The group’s presence here sparked controversy and set social media platforms ablaze as reports emanating from WhatsApp primarily noted that the group was here to take over the hospital, criticizing in the process the recent transfers of outpatient services from Victoria to the new hospital.

The prime minister has since categorically denied the social media reports.

The Labour Party in a press conference yesterday said the country’s "health crisis was worsening by the day and by the minute while doctors continue to sound alarm bells.”

Moses ‘Musa’ Jn.

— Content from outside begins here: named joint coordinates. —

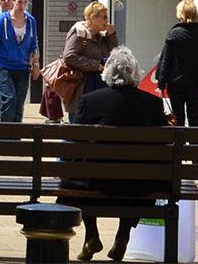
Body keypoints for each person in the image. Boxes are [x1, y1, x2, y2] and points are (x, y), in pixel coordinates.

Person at [60, 47, 167, 262]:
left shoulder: (90, 101)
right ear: (135, 74)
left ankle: (91, 235)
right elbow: (164, 146)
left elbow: (74, 145)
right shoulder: (153, 104)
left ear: (107, 73)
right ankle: (123, 235)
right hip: (139, 185)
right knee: (139, 175)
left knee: (74, 175)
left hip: (95, 181)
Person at [53, 2, 119, 123]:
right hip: (81, 89)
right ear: (93, 18)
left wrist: (111, 36)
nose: (107, 20)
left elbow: (114, 54)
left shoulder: (100, 36)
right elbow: (69, 56)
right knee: (77, 129)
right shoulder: (79, 34)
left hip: (98, 88)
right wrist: (96, 66)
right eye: (104, 17)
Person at [155, 0, 198, 128]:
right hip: (196, 81)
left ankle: (179, 146)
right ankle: (195, 145)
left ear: (180, 14)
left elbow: (166, 60)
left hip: (176, 82)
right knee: (194, 115)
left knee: (178, 116)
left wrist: (161, 84)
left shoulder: (174, 34)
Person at [0, 0, 39, 123]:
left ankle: (16, 137)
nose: (22, 6)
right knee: (9, 99)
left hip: (22, 68)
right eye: (19, 2)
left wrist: (35, 65)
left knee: (19, 104)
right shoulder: (2, 21)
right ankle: (5, 136)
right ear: (13, 2)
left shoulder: (31, 21)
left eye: (25, 2)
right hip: (4, 67)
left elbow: (33, 45)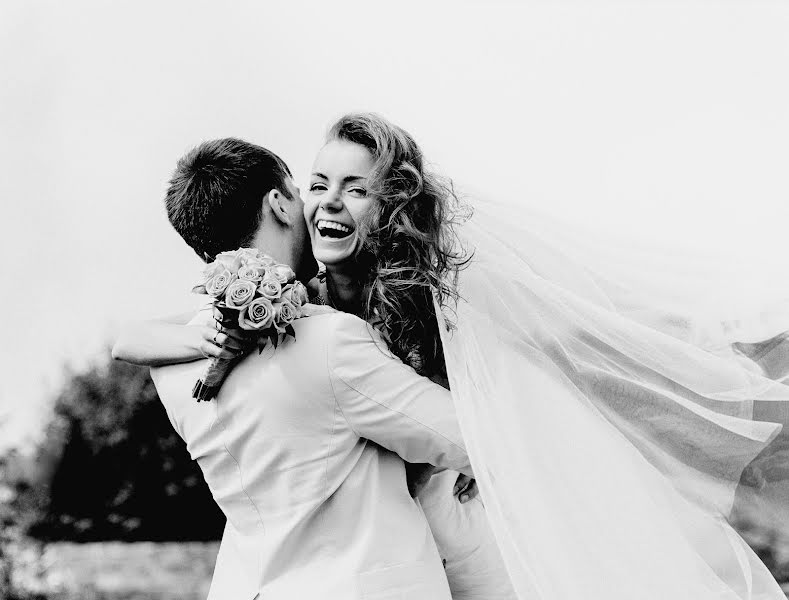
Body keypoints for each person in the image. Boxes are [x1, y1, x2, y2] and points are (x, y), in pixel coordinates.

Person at [117, 114, 789, 600]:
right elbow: (456, 433)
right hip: (388, 549)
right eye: (316, 183)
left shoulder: (439, 293)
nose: (326, 201)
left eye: (354, 186)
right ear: (283, 200)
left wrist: (499, 444)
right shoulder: (309, 321)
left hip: (439, 522)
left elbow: (534, 380)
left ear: (391, 202)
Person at [124, 138, 478, 600]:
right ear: (279, 203)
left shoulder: (171, 362)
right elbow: (468, 441)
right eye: (301, 190)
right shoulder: (331, 341)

Baptiste, the Labour Party spokesperson on health, called for the immediate resignation of the entire Board of Directors of St. Jude Hospital saying that members are with government in the way they are handling the hospital’s reconstruction.

“As (SLP) spokesperson for health, the entire board, I believe, should resign and allow for clear thinking, fresh minds to urge the government to continue the St Jude reconstruction project,” Jn. Baptiste said.

President of the St. Lucia Medical and Dental Association, Dr. Alphonsus St. Rose this week called on the government to treat the St. Jude Hospital reconstruction project as a matter of priority and to commence work without further delay. Government has stopped work on the hospital for the past year and is studying the findings of a technical audit of the hospital and is looking forward to the completion of a financial audit.

St. Rose believes that the hospital can be completed within months and not years as the government had been projecting.

“We have only recently learnt once more via the media, of what the government’s intentions on healthcare are. Our analysis has indicated from all accounts, that the St. Jude Hospital Reconstruction Project (SJHRP) can be completed at a cost phenomenally less than it would take to build a new facility and in much less time (six to ten months),” he said.

He then outlined several preliminary recommendations he believes the government should heed if it is serious about the hospital. The recommendations are as follows:

  • Completion of the SJHRP is to be done in a phased manner and completed by no later than February 2019.
  • That in order to alleviate the horrible conditions at George Odlum National Stadium (GONS) priority must be given to completing the East (medical) Wing at the SJHRP which can house all critical departments presently operational at GONS.
  • That all agreements be done with full advance disclosure and transparency; that only highly specialized and technologically advanced services not already available on island be outsourced.
  • SLMDA strongly advocates that both OKEU and SJH remaining public for the benefit of all citizens.
  • That the OKEU board be established soonest (within one month) to conform to the legal requirements established in the MHMC Act of 2015.
  • That the NIC be considered as the principal provider of the proposed National Health Insurance Scheme (NHIS). SLMDA is willing to assist in shaping this initiative alongside the government and other stakeholders.
  • SLMDA would like to call on the government to engage all stakeholders and the public on these healthcare matters at the earliest in an honest, objective and transparent manner as promised by the Prime Minister.
  • The delivery of quality, affordable and accessible healthcare services to all citizens is a fundamental responsibility of every government. But the framework required to support our national healthcare system is grossly inadequate and broken. As such the government must now assume full responsibility for healthcare and it is the public’s expectation that they fix it, responsibly, quickly and properly.